A não-utilização, segundo o
tribunal, contraria o princípio da eficiência, uma vez
que para administrá-los é necessário recorrer
aos cofres públicos.
“Esse número é menos
do que 2% do total dos 28.850 imóveis de uso especial que nós
administramos no Brasil”, disse Alexandra Reschke à Agência Brasil, hoje (13). “Espero
zerá-lo o mais rápido possível. Mas isso vai
depender de termos equipes dando continuidade ao trabalho já
iniciado.”
De acordo com Reschke, caso seja
confirmado que os imóveis não têm utilidade para
a União, eles deverão ser vendidos: “Uma vez que for
justificado que não exista uma função social
diretamente vinculada ao serviço público é
evidente que o imóvel é alienado.

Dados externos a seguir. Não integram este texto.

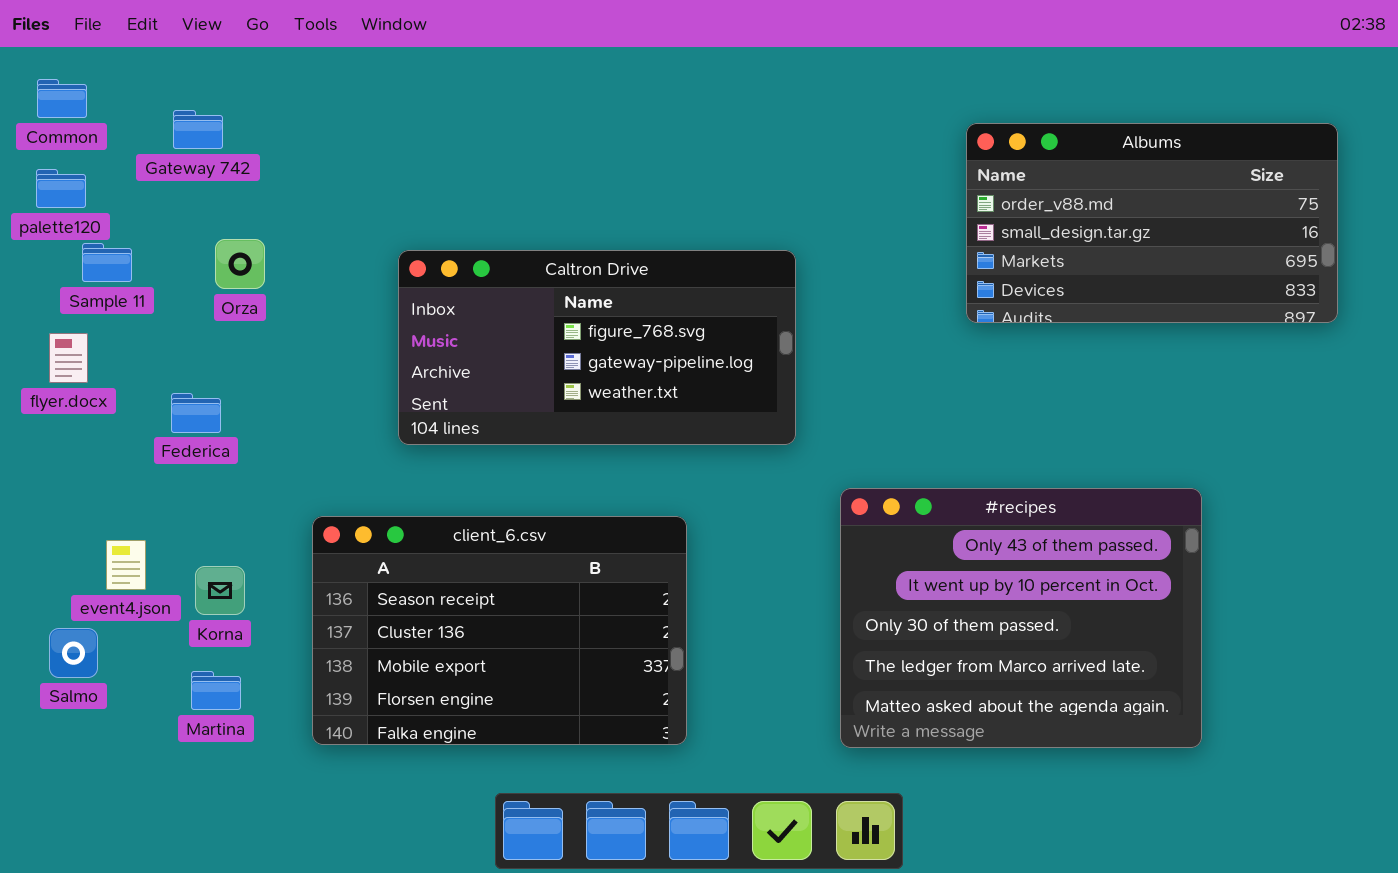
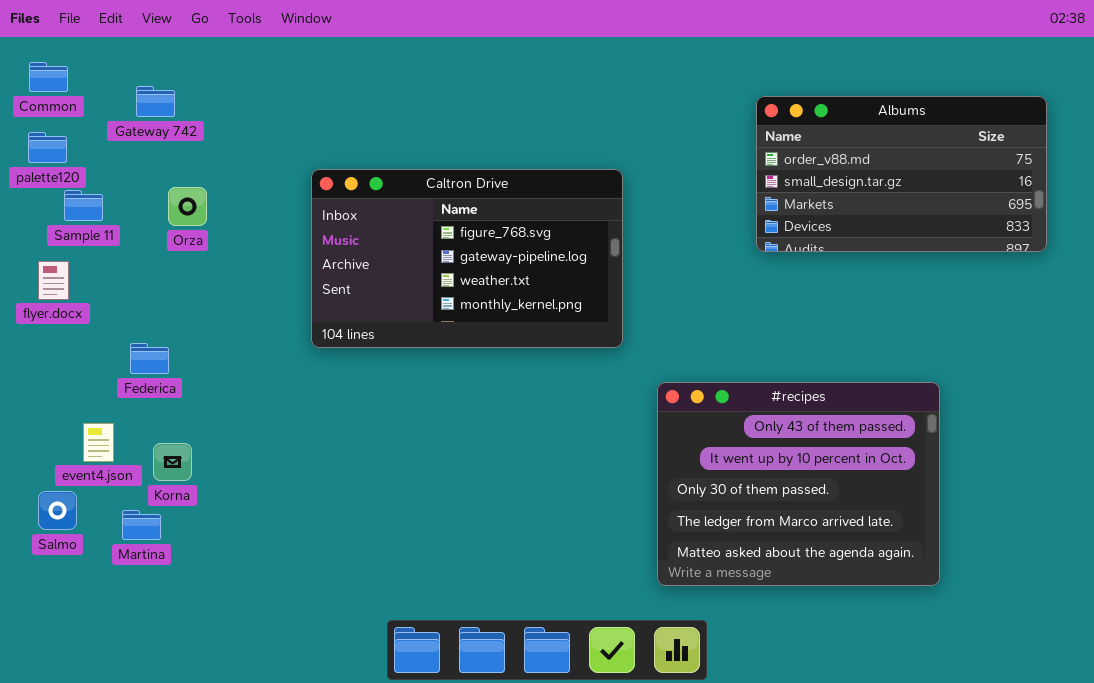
Caltron Drive: [398,250,796,445] -> [311,169,623,348], resized
Federica: [171,393,221,433] -> [130,343,169,374], moved
client_6.csv: [312,516,687,745] -> none, closed
Martina: [191,671,241,710] -> [122,510,161,540], moved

Isso já faz
parte das nossas rotinas”.
Para ela, o
relatório reflete o esforço para melhorar a
administração dos bens imobiliários da União.
“Esse relatório é bastante positivo. Na nossa relação
com o tribunal, nós já vinhamos analisando esses dados
e o próprio ministro [do TCU, Valmir Campelo, relator do
processo] vem acompanhando nosso esforço de melhorar e
qualificar essa gestão”.
A titular da secretaria comenta um
dos pontos levantados pelos auditores do tribunal: a falta de
recursos financeiros, material e pessoal para a SPU realizar suas
atribuições, entre as quais a administração
do patrimônio imobiliário da União e o zelo por
sua conservação. “Quando nós assumimos no
final de 2003, encontramos uma situação em que
inexistia o serviço de fiscalização. Era uma
situação crônica, acrescenta, que a secretaria
vinha passando nas últimas décadas. “Desde então,
nós investimos na constituição de um novo modelo
de gestão do patrimônio da União.”
De acordo com a secretária,
uma das medidas adotadas foi a implantação de uma
gestão compartilhada com os municípios na fiscalização
e identificação do uso adequado dos imóveis.
Segundo Reschke, a SPU seguirá todas as recomendações
feitas pelo TCU no relatório. Entre elas orientar as Gerências
Regionais para solucionar os problemas de registro de imóveis
e efetivar as vistorias prévias e posteriores.
“Eu acredito que até o
início do ano que vem tenhamos um quadro bem melhor. Nossa
meta é atingir os 100% de imóveis bem cuidados e
administrados de forma transparente”, conclui.